Exercise requirements:
Where a picture shows up in the listing below, omit it and output the rest exactly.

Dataset excerpt:

==*==

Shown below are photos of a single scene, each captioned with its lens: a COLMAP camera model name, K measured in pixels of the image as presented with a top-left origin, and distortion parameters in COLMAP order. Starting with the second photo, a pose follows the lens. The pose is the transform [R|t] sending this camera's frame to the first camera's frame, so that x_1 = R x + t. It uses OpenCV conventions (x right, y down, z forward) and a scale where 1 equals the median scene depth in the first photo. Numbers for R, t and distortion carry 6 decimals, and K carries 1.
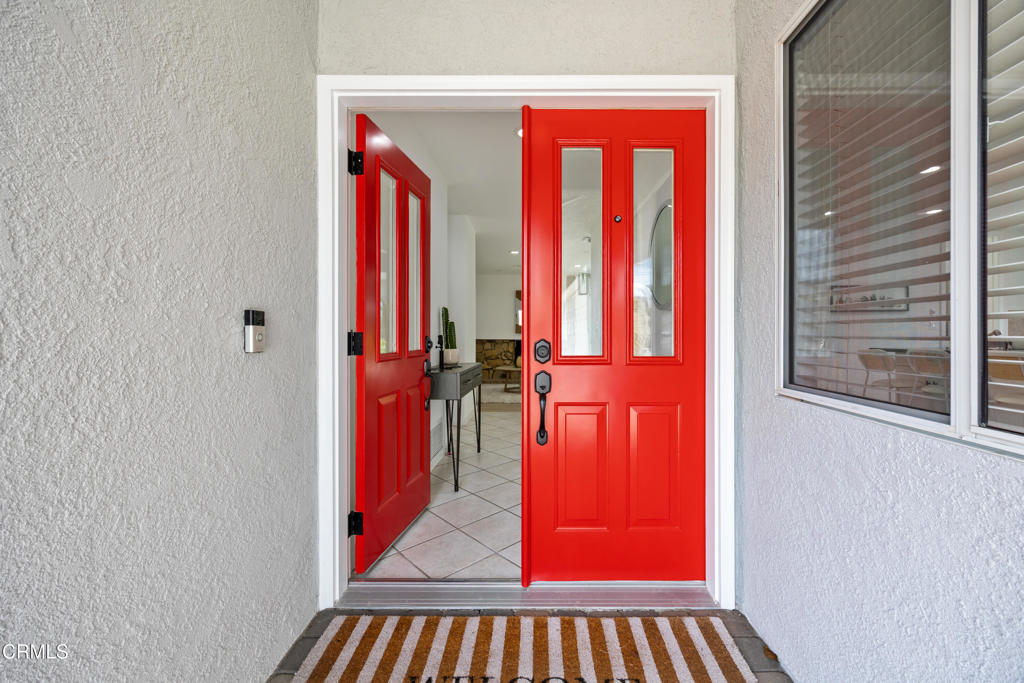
lens RADIAL K [[394.2, 0, 511.7], [0, 394.2, 336.5], [0, 0, 1]] dist [-0.000439, 0.000101]
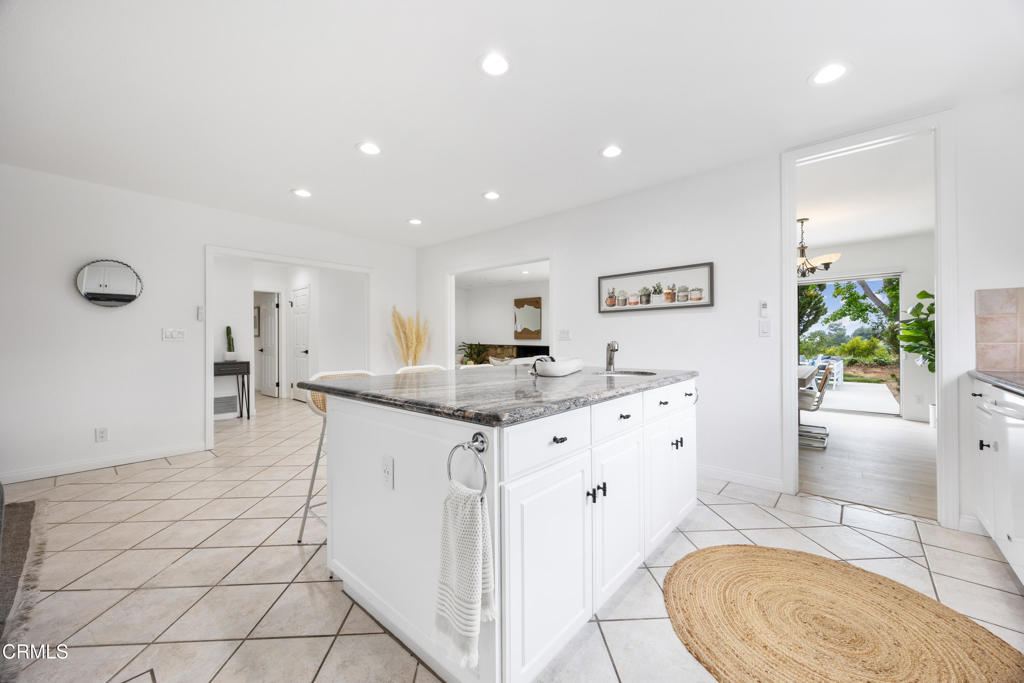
lens RADIAL K [[394.2, 0, 511.7], [0, 394.2, 336.5], [0, 0, 1]] dist [-0.000439, 0.000101]
pose [[0.749426, -0.006462, -0.662057, 0.876866], [0.003640, 0.999977, -0.005639, -0.011034], [0.662078, 0.001816, 0.749432, 0.247764]]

==*==

Exercise output:
Shown below are photos of a single scene, each captioned with its lens: a COLMAP camera model name, K measured in pixels of the image as presented with a top-left origin, and distortion parameters in COLMAP order. Starting with the second photo, a pose follows the lens. The pose is the transform [R|t] sending this camera's frame to the first camera's frame, so that x_1 = R x + t. It uses OpenCV conventions (x right, y down, z forward) and a scale where 1 equals the median scene depth in the first photo. Numbers for R, t and distortion carry 6 decimals, and K carries 1.
lens RADIAL K [[394.2, 0, 511.7], [0, 394.2, 336.5], [0, 0, 1]] dist [-0.000439, 0.000101]
lens RADIAL K [[394.2, 0, 511.7], [0, 394.2, 336.5], [0, 0, 1]] dist [-0.000439, 0.000101]
pose [[0.749426, -0.006462, -0.662057, 0.876866], [0.003640, 0.999977, -0.005639, -0.011034], [0.662078, 0.001816, 0.749432, 0.247764]]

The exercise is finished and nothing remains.